Ebenso wenig geplant hatten die Nazis, dass das Nachbarland die Grenze dicht machen würde. Bereits bevor das Deutsche Reich die Deportationen durchführte, hatte sich die polnische Regierung vor massenhaften Fluchtbewegungen von Jüdinnen und Juden aus dem im März annektierten Österreich gefürchtet. Das polnische Parlament verabschiedete deshalb ein neues Gesetz, das es ermöglichte, Polinnen und Polen die Staatsbürgerschaft zu entziehen, die seit mehr als fünf Jahren im Ausland lebten.

Zuletzt blieben Juden nur wenige Tage Zeit, um ihre polnische Staatsbürgerschaft durch einen Sichtvermerk bis zum 30. Oktober 1938 zu behalten. Trotz Sonderzügen gelang es den Nazis nicht, alle Menschen rechtzeitig über die Grenze zu bringen. Wer übrig blieb, wurde nach Zbąszyń gebracht. »Es gibt diesen Ort, der sichtbar bleibt, für das, was passiert ist«, sagt Bothe über die Stadt und erzählt, wie die Deportierten gerade in den ersten Tagen auf eine unheimliche Hilfsbereitschaft in der dortigen Bevölkerung trafen. »Sie reagierten nicht antisemitisch, sie reagierten solidarisch.« Enorme Ressourcen seien in kürzester Zeit mobilisiert worden, um den Menschen zu helfen. Es seien vor allem die Frauen im Ort gewesen, die sich um die Neuankömmlinge gekümmert, Suppenküchen und Kleiderkammern eingerichtet hätten.

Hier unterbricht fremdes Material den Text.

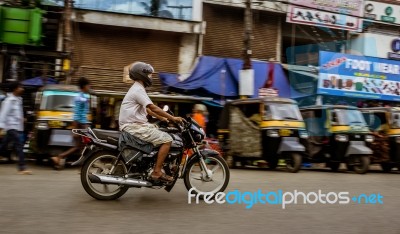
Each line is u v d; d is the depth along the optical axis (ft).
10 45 45.73
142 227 14.98
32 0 46.24
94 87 50.49
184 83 51.11
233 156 38.09
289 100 37.73
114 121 44.83
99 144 18.80
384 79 59.31
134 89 18.71
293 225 16.02
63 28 50.21
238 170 36.37
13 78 45.34
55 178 25.90
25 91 47.26
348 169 39.88
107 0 52.42
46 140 32.76
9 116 27.22
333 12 56.59
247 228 15.37
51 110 33.50
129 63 53.83
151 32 54.44
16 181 23.97
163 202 19.33
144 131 18.43
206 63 54.08
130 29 53.78
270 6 57.36
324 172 37.88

»Es ist nicht einfach, die alte Familiengeschichte zu öffnen und sich zu entscheiden, Fotos und Briefe freizugeben«, sagt Bothe zu den in der Frankfurter St. Marienkirche versammelten Zeugnissen. »Für das Vertrauen, das uns entgegengebracht wurde, will ich Danke sagen.« Mit ihrer Ausstellung möchte die Kuratorin wie schon 2018 auf Wanderschaft gehen – und das, wenn möglich, auch im Nachbarland.

»Ausgewiesen! Die Geschichte der Polenaktion 1938«, St. Marienkirche, Oberkirchplatz 1 in 15230 Frankfurt (Oder). Zu sehen vom 28. Oktober bis 27. November, täglich von 10 bis 16 Uhr.